Analytics Governance: One of the key focus areas in organizations is to ensure the consumers of analytics see trustable content that they can use to drive business decisions. Technical metadata captured from the data sources to the reporting/analytics platforms can be tied together to understand the data provenance and, hence, the quality of the output. This can drive concepts like ”report certification” that improve the trust in the final content consumed.
Data Provenance and Impact Analysis: As described above, the technical metadata from various platforms can be tied together and can help the platform development teams understand the impact of the changes. For example, what happens if the structure of a table in a data source is modified? What are all the reports impacted? What is the impact if the data integration platform has to be migrated?
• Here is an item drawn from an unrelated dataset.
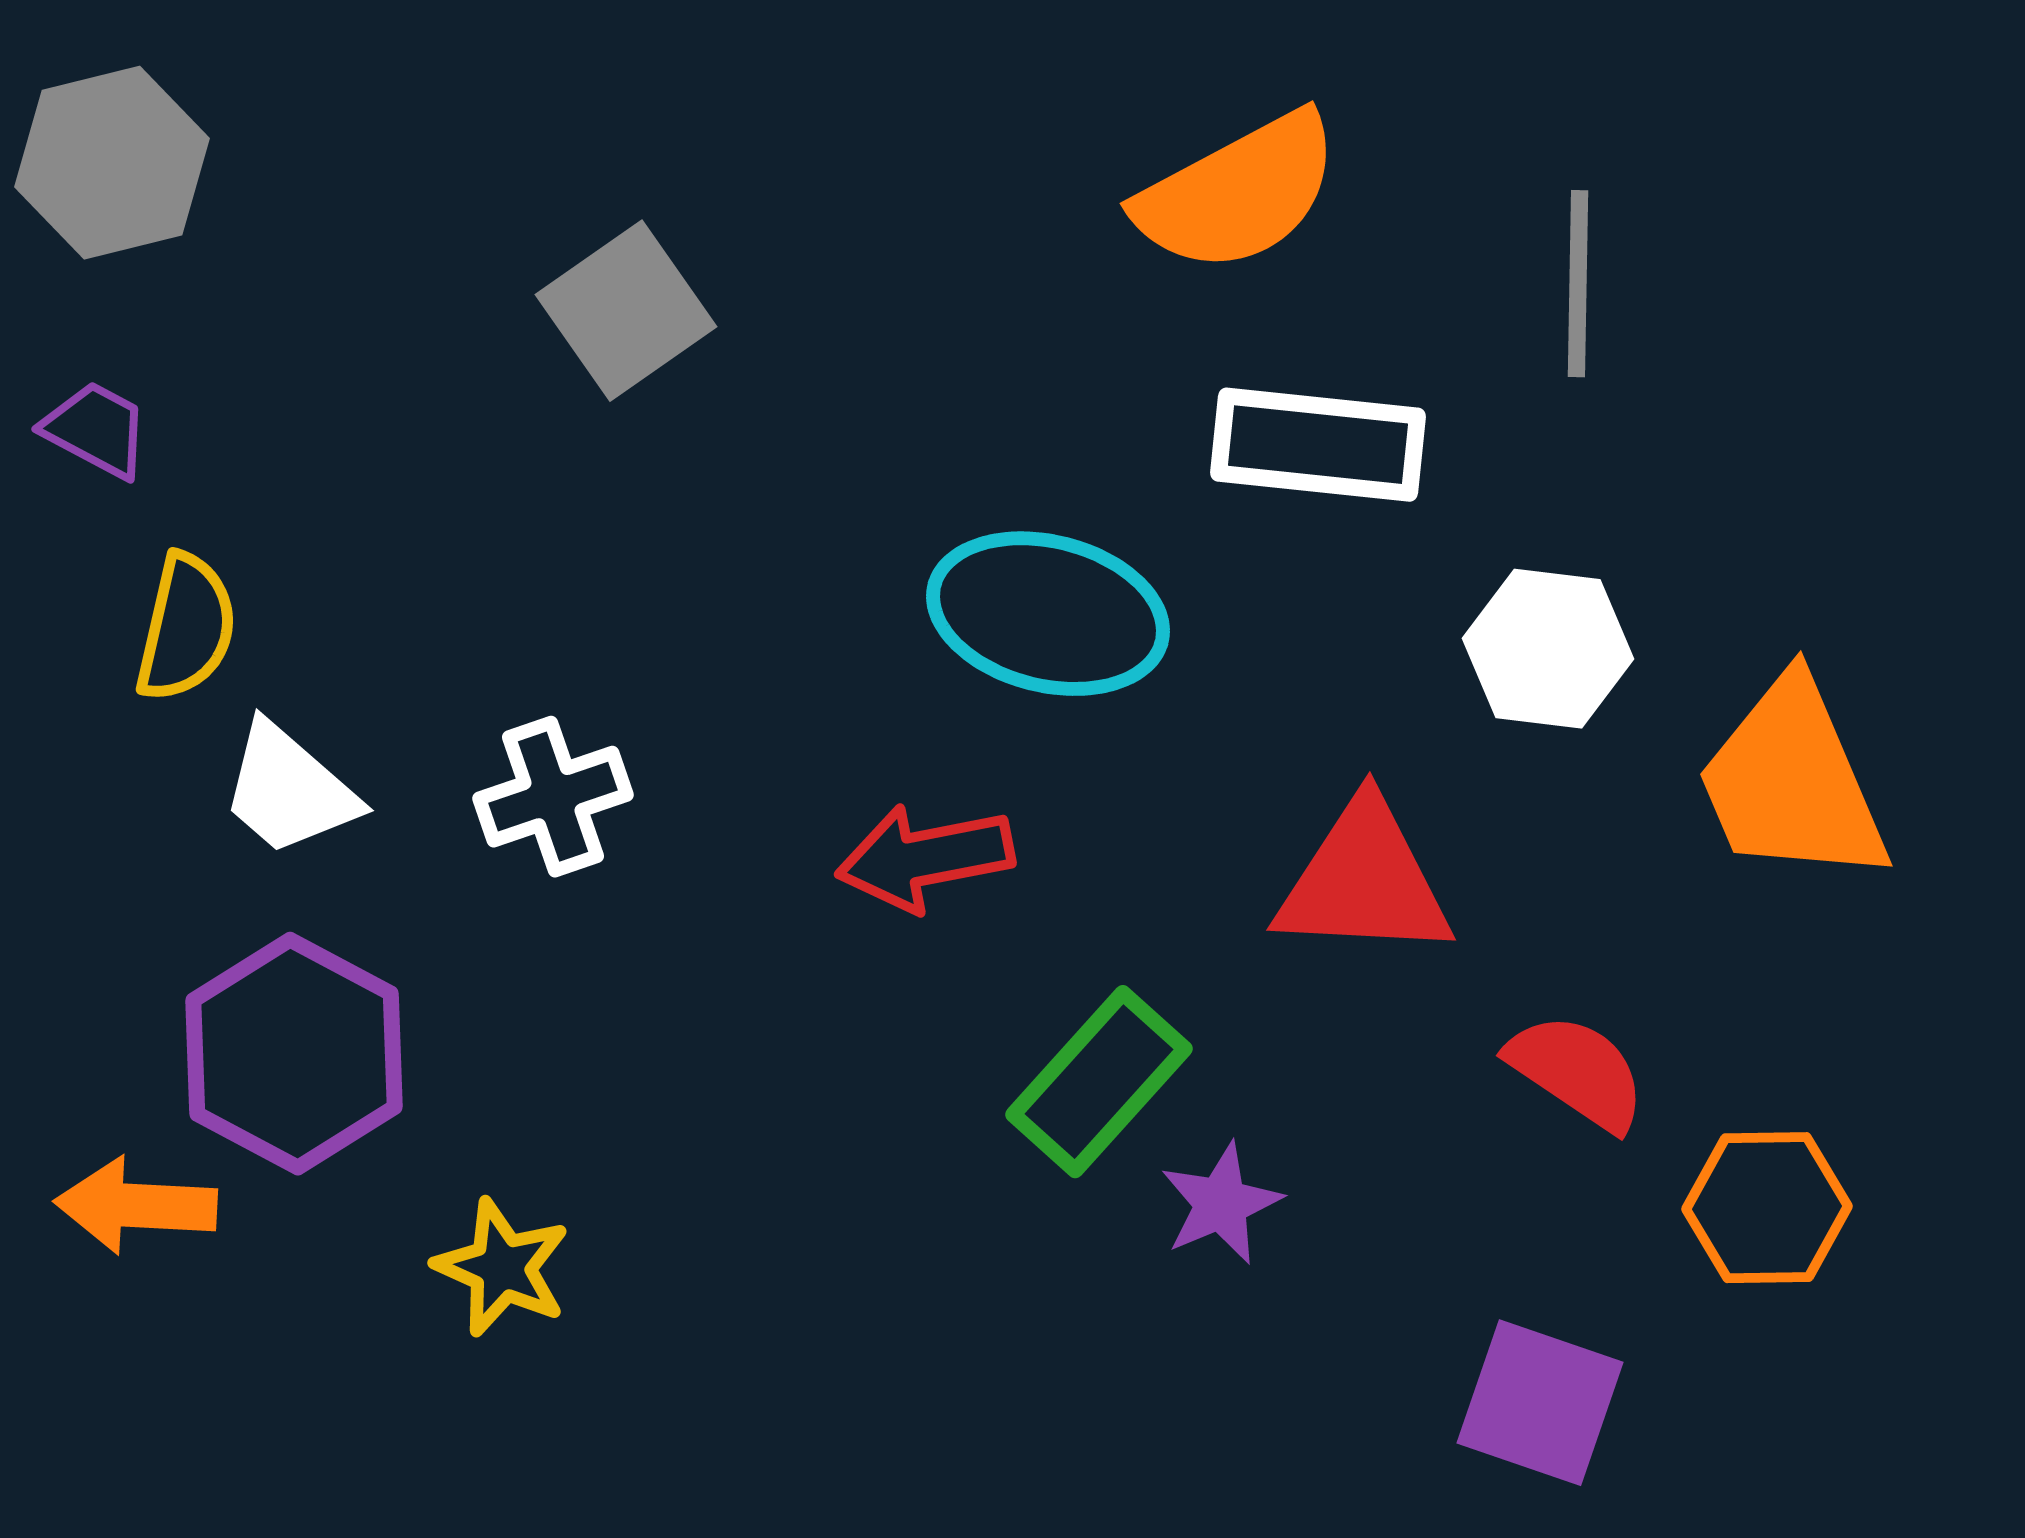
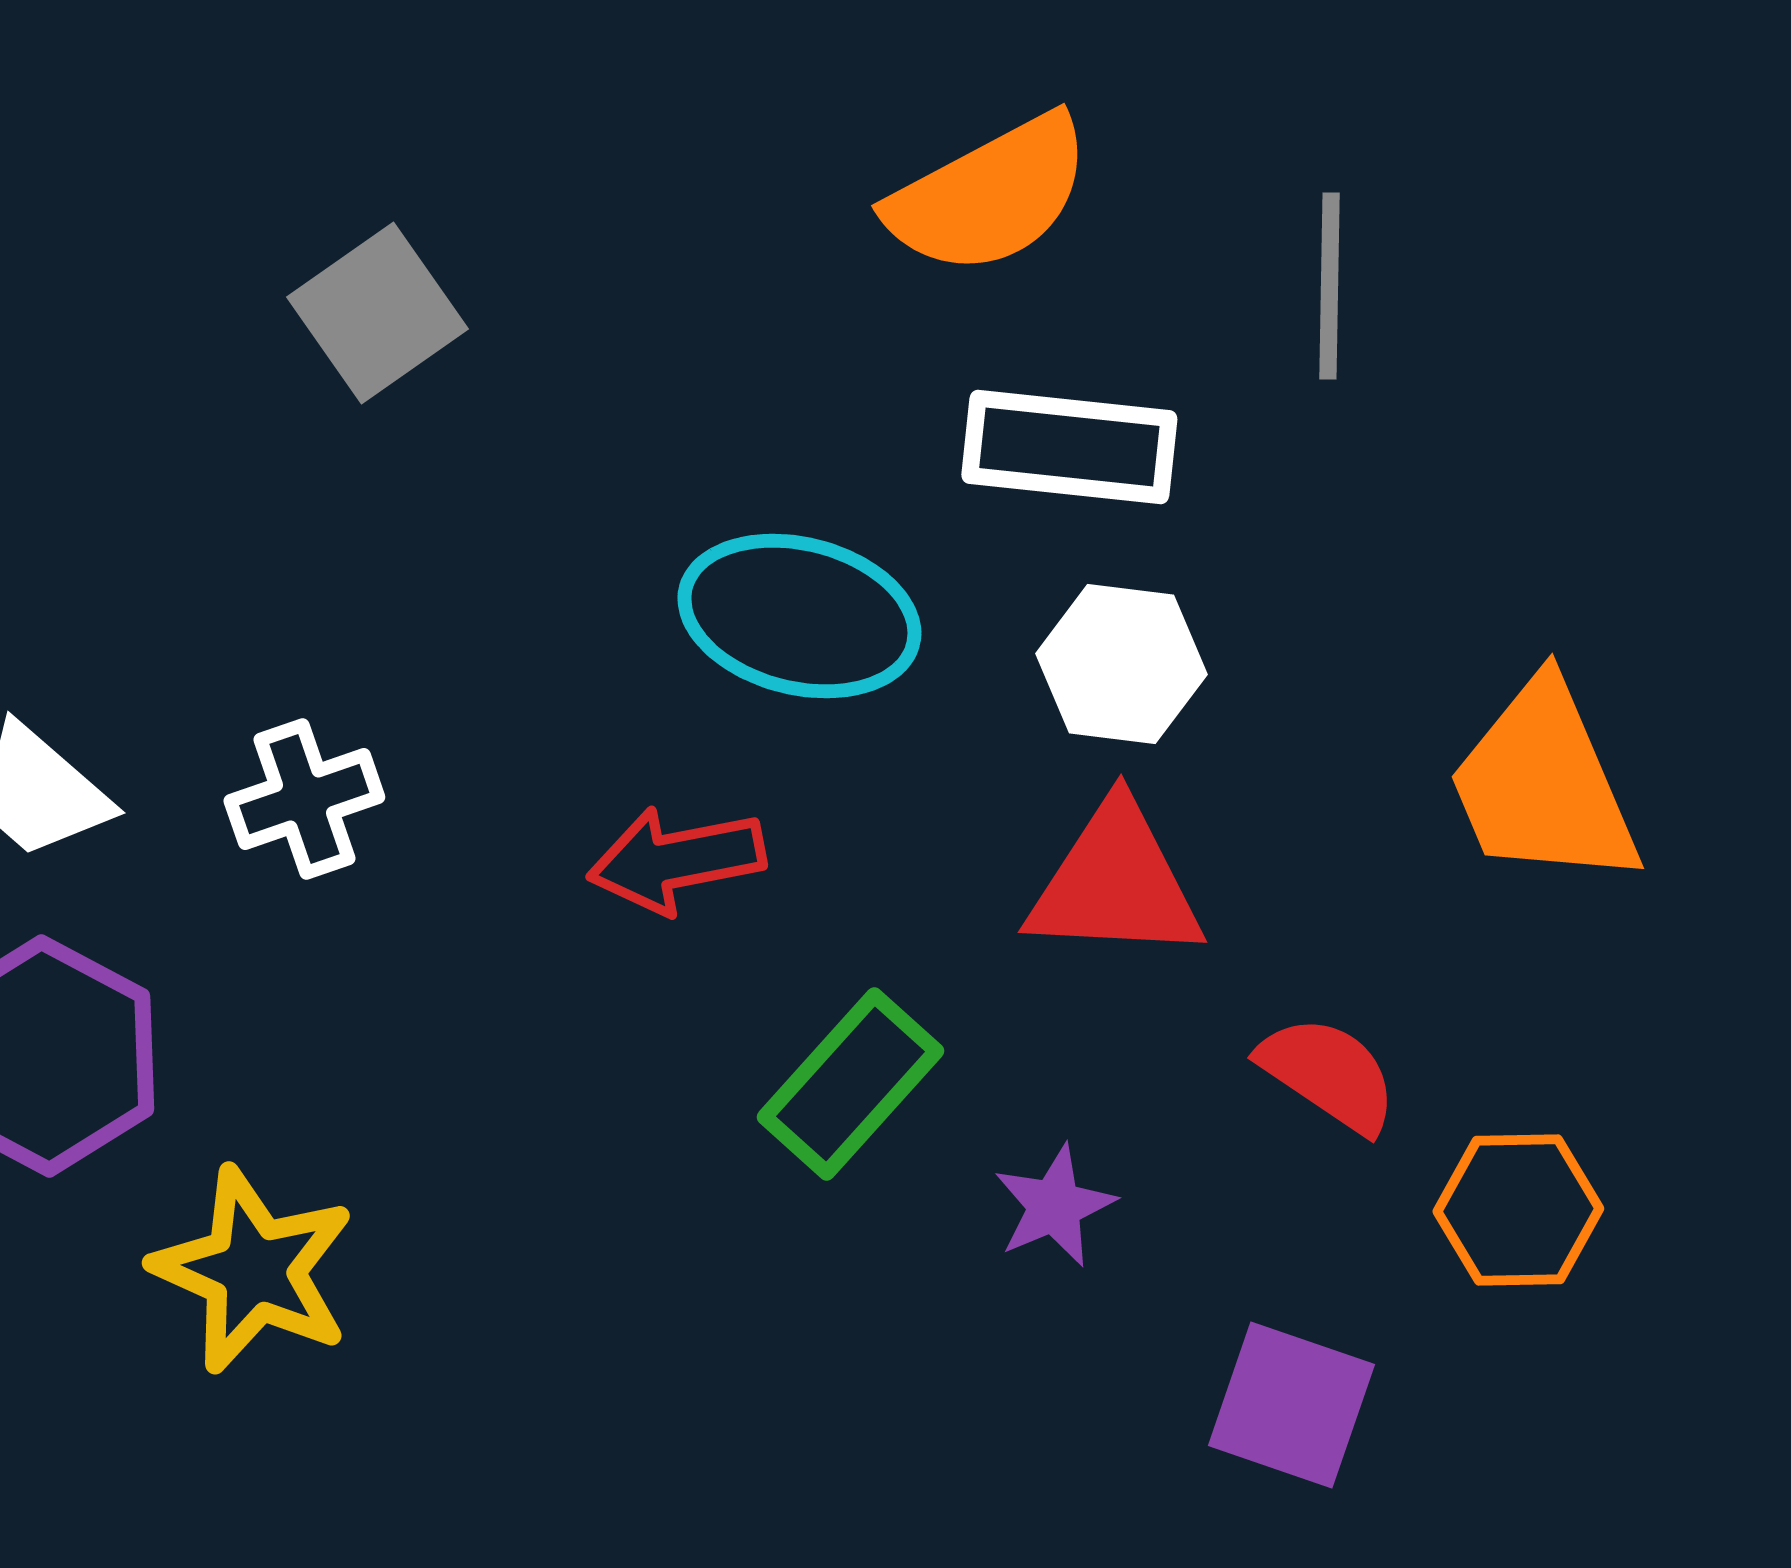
white hexagon: (1548, 649) -> (1121, 664), moved
purple star: (1221, 1204) -> (1054, 1206), moved
yellow star: (502, 1268) -> (253, 1270), size x1.5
Development Standards: Technical metadata from reporting platforms such as the SQLs are embedded in the reports; those from data integration platforms can indicate bad programming practices. Those can then be used to drive the creation of development standards to increase efficiencies.
Fraud Analysis: System access logs are a great source of information to understand fraudulent transactions. Similarly, metadata around email exchanges between parties provide useful input to understand their role in fraudulent activity.
Infrastructure Maintenance: Logs that provide resource utilization of various applications and processes act as a key input for infrastructure maintenance. The data points can even be fed into a machine learning algorithm to predict possible failures and drive what is called the “preventive maintenance” of these servers.
Usage Analysis: As organizations look to modernize their analytics platform, inputs such as most used reports, data sources, etc. help rationalize the objects to be migrated from the older platform to the new, rather than blindly transferring everything from the older to the new platform.